The Drobo B810n costs around $1300 at the moment. How does that compare to the alternatives?
The Synology DS1821+ 8 Bay NAS is probably the most well-known competitor, and currently costs $1,024.60. Where the Drobo has two ethernet ports, the Synology NAS has four (upgradable to a 10Gbit ethernet card, though 10Gbit networks are still uncommon).
The Drobo has 2GB of RAM, and the Synology has 4GB (upgradable to 32GB). Both devices have a quad-core processor, but the Drobo’s is a Marvell Armada XP MV78460 1.2 GHz CPU, and the Synology’s is a 2.1GHz CPU (about twice as fast).
Like the Drobo, the Synology is capable of a variety of different data redundancy configurations, including offsite backup to a second unit.
However, Synology is not known for their friendly and responsive customer service (to put it mildly). Setup and usage will require solid knowledge of home/office networking. Not a big deal for power-users, but perhaps a bit more daunting for the technically-challenged.
Standard RAID devices like this will require an extra hard drive (a hot-spare), that sits idle in case of drive failure to get similar functionality, which will bring the cost up. The Drobo does not require an extra drive for this purpose.

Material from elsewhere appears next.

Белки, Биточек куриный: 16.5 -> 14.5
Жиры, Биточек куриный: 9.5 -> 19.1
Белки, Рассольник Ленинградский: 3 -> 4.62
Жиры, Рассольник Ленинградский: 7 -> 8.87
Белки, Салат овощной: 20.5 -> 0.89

After using the Drobo B810n for a couple of months, I’ve been very happy with the unit’s performance; it’s very practical for use on a network in a small office (of photographers) or at home. The unit is well built and feature rich, and its simplicity of use doesn’t bog you down with technical concerns. If you run into problems with it, tech support seems to be adequate or better, and it will keep your data much safer than storage on any single hard drive.

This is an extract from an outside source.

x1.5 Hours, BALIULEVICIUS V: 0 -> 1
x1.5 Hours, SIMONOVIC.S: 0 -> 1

Drobos are somewhat expensive, and if you’re technically minded, you’ll probably get equally good performance (or better) from other popular NAS brands, such as the Synology mentioned above, at lower cost. Whether the Drobo’s simplicity of use is worth the extra cost will have to be up to your own personal preference.
UPDATE (July 20, 2022): As reports have appeared today that Drobo has filed for Chapter 11 Bankruptcy and their future is uncertain, I thought that I’d take a few moments to comment on the performance of my Drobo over the past two years or so.
To this point, I’ve still not encountered any significant problems with the Drobo. The biggest issue that I’ve had was more of an annoyance than anything; in November of 2021 I bought a new 8TB hard drive and added it to the Drobo, and that process was quick and easy. But a few months later, in February, the Drobo reported that the drive had failed. No data was lost, but it seemed like a false positive, and I’ve used the drive installed in my PC tower ever since with no problems.
Otherwise, the Drobo is still doing its job.